刚刚,ICCV最佳论文出炉,朱俊彦团队用砖块积木摘得桂冠
具身智能之心· 2025-10-23 00:03
Core Insights - The article discusses the recent International Conference on Computer Vision (ICCV) held in Hawaii, highlighting the award-winning research papers and their contributions to the field of computer vision [2][5][24]. Group 1: Award Winners - The Best Paper Award was given to a research team from Carnegie Mellon University (CMU) for their paper titled "Generating Physically Stable and Buildable Brick Structures from Text," led by notable AI scholar Zhu Junyan [3][7][11]. - The Best Student Paper Award was awarded to a paper from the Technion, titled "FlowEdit: Inversion-Free Text-Based Editing Using Pre-Trained Flow Models," which introduces a novel image editing method [28][30]. Group 2: Conference Statistics - ICCV is one of the top three conferences in computer vision, held biennially, with this year's conference receiving 11,239 valid submissions and accepting 2,699 papers, resulting in a 24% acceptance rate, a significant increase from the previous conference [5]. Group 3: Research Contributions - The paper by CMU presents Brick GPT, the first method capable of generating physically stable and interconnected brick assembly models based on text prompts.
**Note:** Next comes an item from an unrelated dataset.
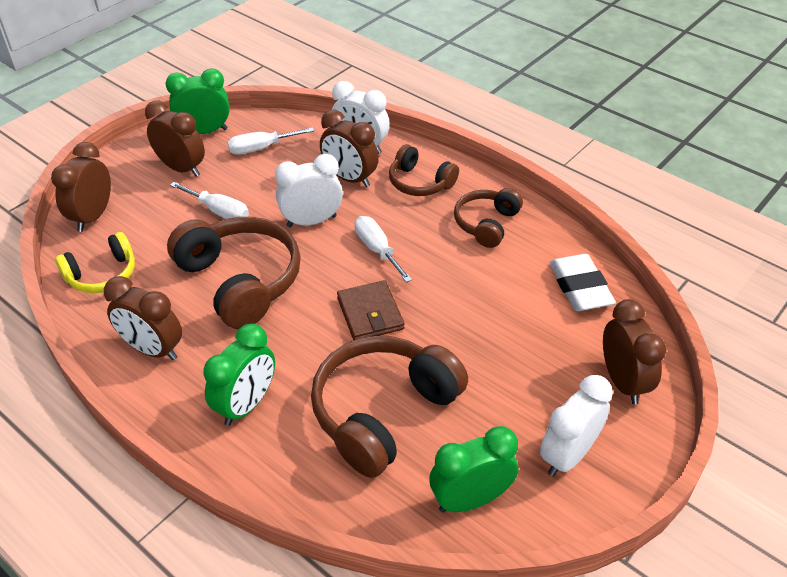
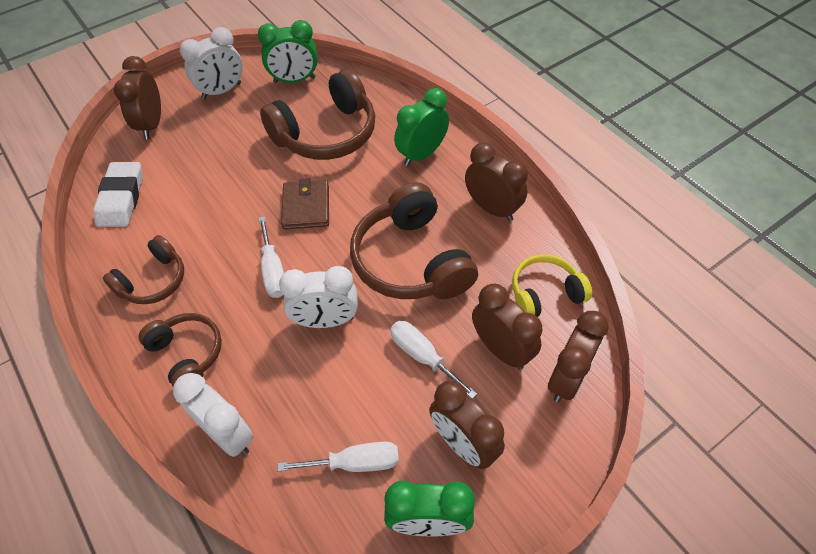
camera: 165 degrees left, 10 degrees up
brown clock [320,110,379,187] -> brown clock moved to [472,284,543,370]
The research includes a large dataset of over 47,000 brick structures and 28,000 unique 3D objects with detailed descriptions [11][13]. - The FlowEdit paper from Technion proposes a new image editing approach that bypasses the traditional image-to-noise inversion process, achieving higher fidelity edits by establishing a direct mapping path between source and target image distributions [32][34]. Group 4: Methodology and Results - The Brick GPT method utilizes a self-regressive large language model trained on a dataset of brick structures, incorporating validity checks and a physics-aware rollback mechanism to ensure stability in generated designs [13][19]. - Experimental results show that Brick GPT outperforms baseline models in terms of validity and stability, achieving a 100% validity rate and 98.8% stability in generated structures [20][22].